In the dim corridors of the Bitwise citadel, where ledgers sigh like tired wives and the air smells of burnt coffee and unmade decisions, the CIO Matt Hougan speaks as if from a pulpit carved from old cobwebs: should the CLARITY Act fail to pass, crypto shall drift through a dreary three-year proving period before any real momentum dares to show its face. Without a law to lock in today’s friendly rules, a future administrator could waltz in, tip his hat, and wisp away the entire carnival of crypto as if it were a stray dog on a moonlit street.
He wrote, “To imagine what’s at stake, picture Senator Elizabeth Warren as the next chair of the SEC.”
Prediction markets, those soothsayers with spreadsheets for robes, wobble with unease.

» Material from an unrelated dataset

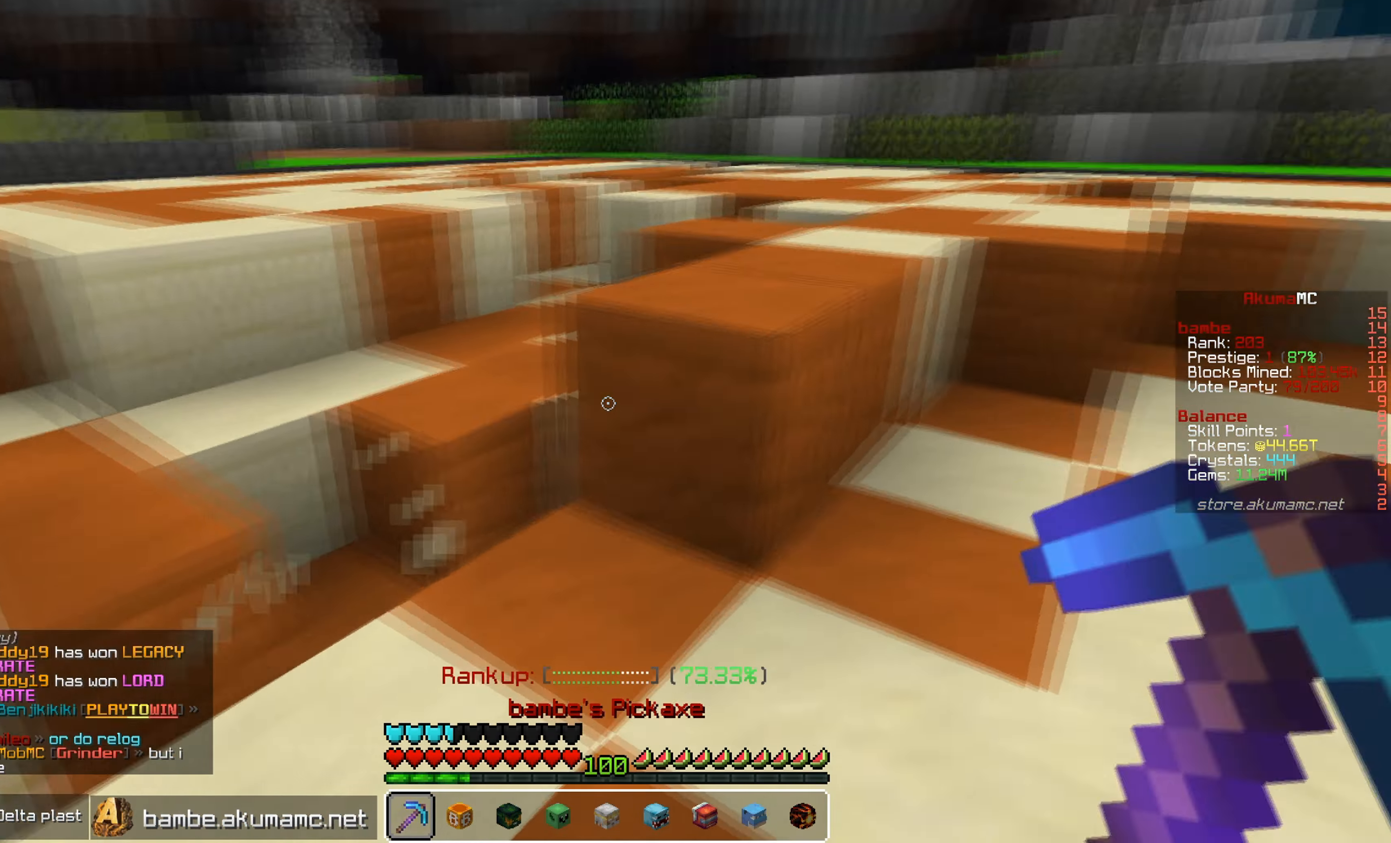
{"keys": ["d", "w"], "mouse": ["left"], "events": [[134, "mouse_left", "down"], [500, "d", "down"]]}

In January, Polymarket proclaimed the CLARITY Act would pass at 80%. After Coinbase CEO Brian Armstrong pronounced the current draft “unworkable,” those hopes sag to about 55%-a sentiment as stable as a chair carved from butter.
Two Paths for the Market
Hougan laid out the fates as if revealing the two doors in a provincial inn: one door leads to a rally that shoots upward like a fireworks display, the other to a “show me” period that would make a cautious clerk blink. If a version the industry can tolerate slips through, he expects the market to rally sharply, investors pricing in future growth from stablecoins and tokenization without a second thought.
If it fails, crypto enters what he calls a “show me” period. Three years to prove to the world that crypto matters to common folk and to the old-money gobblers of traditional finance. He likened this drift to Uber and Airbnb, wandering through a legal fog until they grew so popular regulators could no longer pretend they didn’t exist.
“Without that real-world adoption, crypto will be built on a regulatory foundation of sand,” Hougan wrote.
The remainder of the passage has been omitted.